### Direction A:
Copy the passage of the SPF discussion between "If ziggy.glyphic.com it" and "be explicitly verboten.", inclusive.
### Direction B:
Write the next part of the SPF discussion, picking up after its final sentence.

--- Start Text section ---

On Sun, 2004-02-08 at 22:47, David Brodbeck wrote:
I'm not clear on why this isn't an issue. Let's say I get mail that
claims to be from ziggy.glyphic.com. If I do a lookup on that machine,
but don't step up to the parent domain, I don't have an SPF record to
judge the validity of the message by. Maybe I'm just unclear on the
concept, or missing something really obvious here.
--Mark Shewmaker <mark(_at_)primefactor(_dot_)com> wrote:
If ziggy.glyphic.com doesn't resolve at all, then most MTAs would reject
emails with a mail from from there on that basis alone, before any spf
tests, so the lack of an spf record would be a non-issue.
If ziggy.glyphic.com it does resolve because of DNS wildcarding, then
presumably the *.glyphic.com domain owners would also have wildcarded
spf records as well.
I'm in agreement with Mark. Also, I think there are really good reasons to
NOT allow SPF checks to be done on higher-level domains. It makes sense to
most people that corp.domain.com should be a logical part of domain.com,
but that daemon.co.uk is not the same entity as co.uk. (Yes some top-level
domains have A records, try http://cc/ and http://tv/ :) So, you cannot
logically/predictably tell where one domain should be governed by the same
policy as its parent... it should be explicitly verboten.

--- End Text section ---
--- Start Provided material ---

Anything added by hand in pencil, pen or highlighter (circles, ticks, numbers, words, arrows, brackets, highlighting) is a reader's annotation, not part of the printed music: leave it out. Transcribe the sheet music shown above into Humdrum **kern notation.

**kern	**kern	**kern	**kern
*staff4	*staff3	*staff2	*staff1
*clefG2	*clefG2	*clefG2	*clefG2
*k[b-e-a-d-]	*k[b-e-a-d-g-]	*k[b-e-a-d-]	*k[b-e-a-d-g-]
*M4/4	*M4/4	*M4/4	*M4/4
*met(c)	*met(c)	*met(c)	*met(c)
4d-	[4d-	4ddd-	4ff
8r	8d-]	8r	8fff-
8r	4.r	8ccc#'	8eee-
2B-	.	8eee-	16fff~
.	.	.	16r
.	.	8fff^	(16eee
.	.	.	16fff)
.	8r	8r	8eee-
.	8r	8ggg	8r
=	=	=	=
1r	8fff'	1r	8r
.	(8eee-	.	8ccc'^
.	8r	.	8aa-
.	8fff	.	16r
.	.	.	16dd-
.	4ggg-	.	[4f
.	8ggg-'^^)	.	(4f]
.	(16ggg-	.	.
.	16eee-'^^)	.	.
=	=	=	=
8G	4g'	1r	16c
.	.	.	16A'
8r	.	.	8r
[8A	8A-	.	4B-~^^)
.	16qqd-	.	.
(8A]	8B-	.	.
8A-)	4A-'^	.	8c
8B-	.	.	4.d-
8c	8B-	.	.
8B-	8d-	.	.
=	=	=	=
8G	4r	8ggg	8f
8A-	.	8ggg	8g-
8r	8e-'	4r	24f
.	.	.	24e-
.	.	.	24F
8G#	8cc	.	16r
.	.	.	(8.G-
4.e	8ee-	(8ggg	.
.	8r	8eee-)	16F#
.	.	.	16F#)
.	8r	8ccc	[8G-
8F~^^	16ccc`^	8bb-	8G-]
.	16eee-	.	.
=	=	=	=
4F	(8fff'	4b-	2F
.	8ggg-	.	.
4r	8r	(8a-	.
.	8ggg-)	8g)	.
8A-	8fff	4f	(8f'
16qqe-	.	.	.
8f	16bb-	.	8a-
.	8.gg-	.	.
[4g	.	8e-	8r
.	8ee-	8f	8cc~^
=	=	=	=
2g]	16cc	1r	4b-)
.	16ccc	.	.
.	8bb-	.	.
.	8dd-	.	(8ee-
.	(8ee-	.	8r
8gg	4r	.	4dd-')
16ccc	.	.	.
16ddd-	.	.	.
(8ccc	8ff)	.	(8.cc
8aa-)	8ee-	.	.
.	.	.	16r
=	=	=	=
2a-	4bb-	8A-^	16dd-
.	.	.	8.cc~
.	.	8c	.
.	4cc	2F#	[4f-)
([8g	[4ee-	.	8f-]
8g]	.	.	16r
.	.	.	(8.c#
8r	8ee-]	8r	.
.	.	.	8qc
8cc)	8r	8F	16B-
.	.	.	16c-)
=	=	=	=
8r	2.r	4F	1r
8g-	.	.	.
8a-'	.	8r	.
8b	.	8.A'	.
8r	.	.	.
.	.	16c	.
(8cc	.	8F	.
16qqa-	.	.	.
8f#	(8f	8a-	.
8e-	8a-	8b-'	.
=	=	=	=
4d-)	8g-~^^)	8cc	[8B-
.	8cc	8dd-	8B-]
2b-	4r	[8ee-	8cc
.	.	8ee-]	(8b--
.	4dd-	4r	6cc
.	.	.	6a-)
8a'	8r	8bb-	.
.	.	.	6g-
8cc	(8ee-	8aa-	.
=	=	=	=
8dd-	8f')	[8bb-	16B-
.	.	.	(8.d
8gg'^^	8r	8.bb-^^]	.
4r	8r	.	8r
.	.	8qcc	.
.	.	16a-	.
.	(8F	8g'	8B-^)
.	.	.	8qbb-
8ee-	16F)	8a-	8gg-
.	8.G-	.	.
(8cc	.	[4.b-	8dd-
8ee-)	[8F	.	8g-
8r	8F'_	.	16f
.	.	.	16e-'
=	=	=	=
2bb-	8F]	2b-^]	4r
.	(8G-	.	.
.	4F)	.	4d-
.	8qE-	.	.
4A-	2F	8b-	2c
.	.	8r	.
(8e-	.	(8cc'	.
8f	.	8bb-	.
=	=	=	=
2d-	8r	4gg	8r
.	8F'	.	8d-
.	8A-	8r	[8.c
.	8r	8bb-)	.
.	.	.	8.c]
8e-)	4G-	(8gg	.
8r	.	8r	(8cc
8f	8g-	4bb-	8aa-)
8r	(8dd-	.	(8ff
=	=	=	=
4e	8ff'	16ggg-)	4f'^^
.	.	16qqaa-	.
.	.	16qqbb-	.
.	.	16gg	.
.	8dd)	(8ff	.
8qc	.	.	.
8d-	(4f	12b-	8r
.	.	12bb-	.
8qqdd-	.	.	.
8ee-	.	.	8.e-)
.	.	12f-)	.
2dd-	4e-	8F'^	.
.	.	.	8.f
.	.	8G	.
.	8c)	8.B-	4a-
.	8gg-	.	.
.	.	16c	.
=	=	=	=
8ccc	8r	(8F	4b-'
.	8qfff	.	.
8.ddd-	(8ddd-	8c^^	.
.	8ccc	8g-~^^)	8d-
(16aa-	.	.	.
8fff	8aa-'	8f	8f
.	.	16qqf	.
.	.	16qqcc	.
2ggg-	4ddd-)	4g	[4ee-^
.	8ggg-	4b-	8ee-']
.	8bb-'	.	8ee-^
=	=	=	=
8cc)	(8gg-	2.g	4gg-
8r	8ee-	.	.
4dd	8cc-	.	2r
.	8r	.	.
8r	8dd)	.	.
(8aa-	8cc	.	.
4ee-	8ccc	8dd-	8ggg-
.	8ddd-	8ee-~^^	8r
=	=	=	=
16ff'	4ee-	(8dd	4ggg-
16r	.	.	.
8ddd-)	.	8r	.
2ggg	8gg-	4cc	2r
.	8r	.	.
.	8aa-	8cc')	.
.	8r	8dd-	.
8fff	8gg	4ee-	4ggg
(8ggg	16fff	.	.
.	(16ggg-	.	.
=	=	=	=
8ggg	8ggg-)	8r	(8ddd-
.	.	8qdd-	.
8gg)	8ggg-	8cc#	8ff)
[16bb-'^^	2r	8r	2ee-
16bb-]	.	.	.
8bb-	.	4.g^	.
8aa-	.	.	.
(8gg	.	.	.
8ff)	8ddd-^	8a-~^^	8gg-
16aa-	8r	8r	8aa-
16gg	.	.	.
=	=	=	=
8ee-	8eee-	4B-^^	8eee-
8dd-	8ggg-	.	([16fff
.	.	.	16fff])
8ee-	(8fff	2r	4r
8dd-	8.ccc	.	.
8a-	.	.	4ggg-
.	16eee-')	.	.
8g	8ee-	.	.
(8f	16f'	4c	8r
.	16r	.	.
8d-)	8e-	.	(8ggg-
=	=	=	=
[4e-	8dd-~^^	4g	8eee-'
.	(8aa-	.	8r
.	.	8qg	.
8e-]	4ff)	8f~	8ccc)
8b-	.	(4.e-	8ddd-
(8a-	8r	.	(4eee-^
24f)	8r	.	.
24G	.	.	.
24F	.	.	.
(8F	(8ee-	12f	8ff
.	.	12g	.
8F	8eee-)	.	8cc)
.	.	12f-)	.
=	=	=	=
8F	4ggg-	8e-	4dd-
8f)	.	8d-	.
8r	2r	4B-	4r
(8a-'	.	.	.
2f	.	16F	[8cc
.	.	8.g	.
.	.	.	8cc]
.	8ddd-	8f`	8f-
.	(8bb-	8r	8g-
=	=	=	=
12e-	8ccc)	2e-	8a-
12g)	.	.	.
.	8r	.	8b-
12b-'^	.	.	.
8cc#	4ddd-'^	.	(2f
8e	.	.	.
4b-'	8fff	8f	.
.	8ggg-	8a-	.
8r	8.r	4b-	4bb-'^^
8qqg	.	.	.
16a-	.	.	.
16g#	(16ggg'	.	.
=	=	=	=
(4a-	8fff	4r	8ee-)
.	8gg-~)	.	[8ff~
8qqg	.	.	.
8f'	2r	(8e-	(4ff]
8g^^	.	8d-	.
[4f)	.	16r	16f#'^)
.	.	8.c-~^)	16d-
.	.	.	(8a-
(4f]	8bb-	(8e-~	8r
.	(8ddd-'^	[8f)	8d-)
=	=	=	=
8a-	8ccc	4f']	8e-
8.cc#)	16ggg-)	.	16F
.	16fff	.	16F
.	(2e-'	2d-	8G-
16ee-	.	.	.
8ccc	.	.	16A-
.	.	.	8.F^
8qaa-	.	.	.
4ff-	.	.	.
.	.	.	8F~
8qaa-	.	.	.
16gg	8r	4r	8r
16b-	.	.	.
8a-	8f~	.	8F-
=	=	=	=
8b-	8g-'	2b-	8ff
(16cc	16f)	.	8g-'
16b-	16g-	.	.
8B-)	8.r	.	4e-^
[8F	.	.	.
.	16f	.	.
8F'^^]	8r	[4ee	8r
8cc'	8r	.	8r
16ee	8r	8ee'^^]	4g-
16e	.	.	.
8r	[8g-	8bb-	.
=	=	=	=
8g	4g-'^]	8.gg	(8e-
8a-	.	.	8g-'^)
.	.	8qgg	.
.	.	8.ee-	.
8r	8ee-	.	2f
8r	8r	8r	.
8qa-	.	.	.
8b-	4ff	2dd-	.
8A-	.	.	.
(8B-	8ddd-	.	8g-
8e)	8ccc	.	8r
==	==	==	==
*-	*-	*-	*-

--- End Provided material ---

### Task result A:
If ziggy.glyphic.com it does resolve because of DNS wildcarding, then
presumably the *.glyphic.com domain owners would also have wildcarded
spf records as well.
I'm in agreement with Mark. Also, I think there are really good reasons to
NOT allow SPF checks to be done on higher-level domains. It makes sense to
most people that corp.domain.com should be a logical part of domain.com,
but that daemon.co.uk is not the same entity as co.uk. (Yes some top-level
domains have A records, try http://cc/ and http://tv/ :) So, you cannot
logically/predictably tell where one domain should be governed by the same
policy as its parent... it should be explicitly verboten.

### Task result B:
Unfortunately this means all A records also need SPF records. I wonder if
something like this could give the proper result:
@ IN A 10.2.3.4
@ IN TXT "v=spf1 a mx -all"
* IN TXT "v=spf1 -all"
www IN A 10.2.3.4
support IN A 10.2.3.5
support IN TXT "v=spf1 a mx -all"
In a case like this would "www" have an A but no TXT, or would a lookup on
www (TXT) give you the wildcard?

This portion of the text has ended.